§ Task 1: Echo the lines of the record about quantitative easing and quantitative tightening exactly as they appear, but leave out the picture.

§ Reading text:
□ □ □ □ □ □ □

-
Setting up Docker image for web app was pretty straightforward thanks to previous experience.
-
Choosing AWS EKS was a no-brainer as this is the cloud platform I am most familiar with. Also helped that I had an example EKS config in terraform handy.
-
Seemingly unfixable CrashLoopBackoff error when deploying pods on EKS initially, the docker image was built on arm64 infra on my local machine and the EKS nodes require images built for amd64...took a minute to figure that out.
- The Kubernetes Book - Nigel Poulton
- EKS Reference Architecture - Clowdhaus
- AWS EKS TF module examples
- AWS Observability best practices
- EKS Workshop
- EKS Docs
- EKS add ons
- CrashLoopBackoff Error
- Create EKS cluster with Terraform modules
- The CKAD is a work in progress and I prefer getting hands on while studying for cert exams so this works out well for me.
-
I created the PHP docker image and tested it on my localhost.

□ □ □ □ □ □ □

§ Task 2: Duplicate the part of the EKS deployment notes starting with "- The Kubernetes" and going on through "on my localhost.", keeping every word unchanged.

□ □ □ □ □ □ □

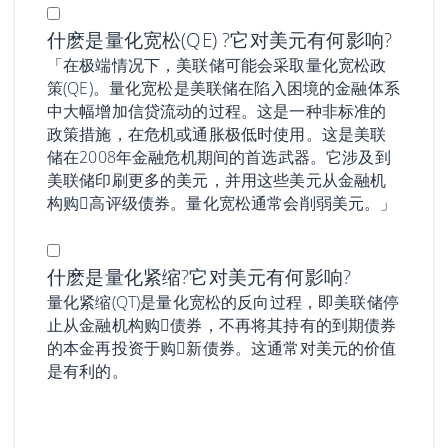
什麽是量化宽松(QE) ?它对美元有何影响?
「在极端情况下，美联储可能会采取量化宽松政
策(QE)。量化宽松是美联储在陷入困境的金融体系
中大幅增加信贷流动的过程。这是一种非标准的
政策措施，在危机或通胀极低时使用。这是美联
储在2008年金融危机期间的首选武器。它涉及到
美联储印刷更多的美元，并用这些美元从金融机
构购𧹒高评级债券。量化宽松通常会削弱美元。」
什麽是量化紧缩?它对美元有何影响?
量化紧缩(QT)是量化宽松的反向过程，即美联储停
止从金融机构购𧹒债券，不再将其持有的到期债券
的本金再投资于购𧹒新债券。这通常对美元的价值
是有利的。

□ □ □ □ □ □ □

§ Task result 1:
什麽是量化宽松(QE) ?它对美元有何影响?
「在极端情况下，美联储可能会采取量化宽松政
策(QE)。量化宽松是美联储在陷入困境的金融体系
中大幅增加信贷流动的过程。这是一种非标准的
政策措施，在危机或通胀极低时使用。这是美联
储在2008年金融危机期间的首选武器。它涉及到
美联储印刷更多的美元，并用这些美元从金融机
构购𧹒高评级债券。量化宽松通常会削弱美元。」
什麽是量化紧缩?它对美元有何影响?
量化紧缩(QT)是量化宽松的反向过程，即美联储停
止从金融机构购𧹒债券，不再将其持有的到期债券
的本金再投资于购𧹒新债券。这通常对美元的价值
是有利的。

§ Task result 2:
- The Kubernetes Book - Nigel Poulton
- EKS Reference Architecture - Clowdhaus
- AWS EKS TF module examples
- AWS Observability best practices
- EKS Workshop
- EKS Docs
- EKS add ons
- CrashLoopBackoff Error
- Create EKS cluster with Terraform modules
- The CKAD is a work in progress and I prefer getting hands on while studying for cert exams so this works out well for me.
-
I created the PHP docker image and tested it on my localhost.